次に、LayerXの立ち上げですね。これは、またしても場当たり的で、もともとGunosyで最後のほうに、新規事業開発室長という名前で、ブロックチェーンの研究開発チームを立ち上げたんですね。これはもう、代表から「作って」って言われて、「わかった」って言って作ったんですけど。
それが、実はLayerXの元となったかたちです。なので、最初の2、3年は取締役CTOだったのですが、それも別に狙ってなったわけではなくて、Gunosyで新規事業を作るぞという中でいくつかやっていた1つが、たまたまこのキャリアにつながったかたちです。
LayerXを立ち上げた当時は、必要なことはなんでもやる必要がありました。メンバーが10人もいない頃からやっているので、エンジニアだからこれやる、やらないとか言っている場合じゃなくて、本当になにもかもがむしゃらにやる必要がありました。
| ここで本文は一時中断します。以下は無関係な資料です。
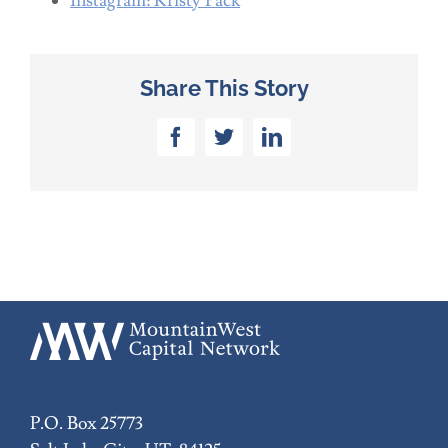
Instagram: Kristy Pack
Share This Story
Facebook
Twitter
LinkedIn
P.O. Box 25773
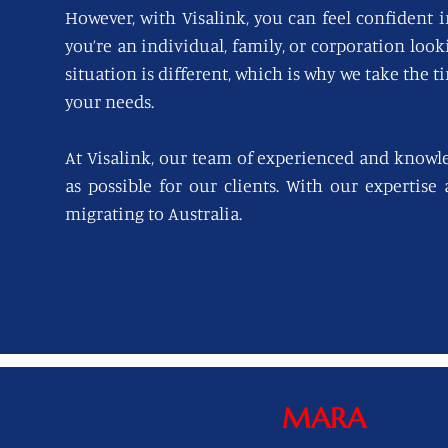
However, with Visalink, you can feel confident i
you’re an individual, family, or corporation loo
situation is different, which is why we take the t
your needs.
At Visalink, our team of experienced and knowl
as possible for our clients. With our expertise
migrating to Australia.
MARA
(スライドを示して)ここに書いてあるのは半分以上エンジニアに関係ないですね。仮想通貨。今で言う暗号資産のマイニングで、とにかく電気代が安いところだと事業がうまくいくので、電気代が安い気がすると、ロシアとかモンゴルとかに飛んで探したり。
あとは、インドのブロックチェーン案件をコンサルして、まったくインド英語わからんとか。あとは、けっこう営業もやっていましたね。取引所とかに、ブロックチェーンの監査やりますよみたいな営業したり。それこそ三菱UFJ信託銀行さんとか銀行さん向けにブロックチェーンのプロジェクトを営業したり、コンサルしたり、開発したり、けっこう慣れないことをやっていました。
あと、新しい会社なので当然カルチャー作りをしたり、もうひたすら採用して、ひたすらブランディングして、発信してとか、あとは、経営とかマネジメントとか、本当にやったことがなかったんですけど、もうやるしかないのでやっていました。
今だと、バクラク事業というSaaSですね。ブロックチェーン事業は、ちょっと正直うまくいかなかった。数値上、まだまだいけたんですが、スケールする事業にすぐにできる自信がなかったというのでピボットして、SaaSの事業を立ち上げました。
今だと5個新規プロダクトがあるんですが、全プロダクト、自分含め、本当に少人数で、ヒアリングから仕様、設計、開発をやるという動きが型化できていて、僕自身もだいたい半分以上の時間、まだコード書いているかな。
というので、冒頭に言ったプロダクト開発に関する価値観が作られていったというかたちになります。なので、今は半年に1個くらいのペースで新プロダクトを立ち上げています。
この中で、本当に少人数でフルスタックで背中を預け合って開発するのってマジで大事だなというのがわかったり、本当、ドメインにダイブして使われるものを作ったら、きちんと使われて事業が成長するんだとか、そういったのを現場の中で学べました。
そして、今僕は、客観的にはたぶん偉い立場なんですけど、まだまだコード書いて、全部自分でもやれるようにしています。
というので、これまでにない規模のチームで急成長する事業を作っているんですが、こんなことは昔、まったく想像していなかったです。ただただがむしゃらにやっていたらこうなっていましたという感じ。楽しいからいいか、みたいな感じです。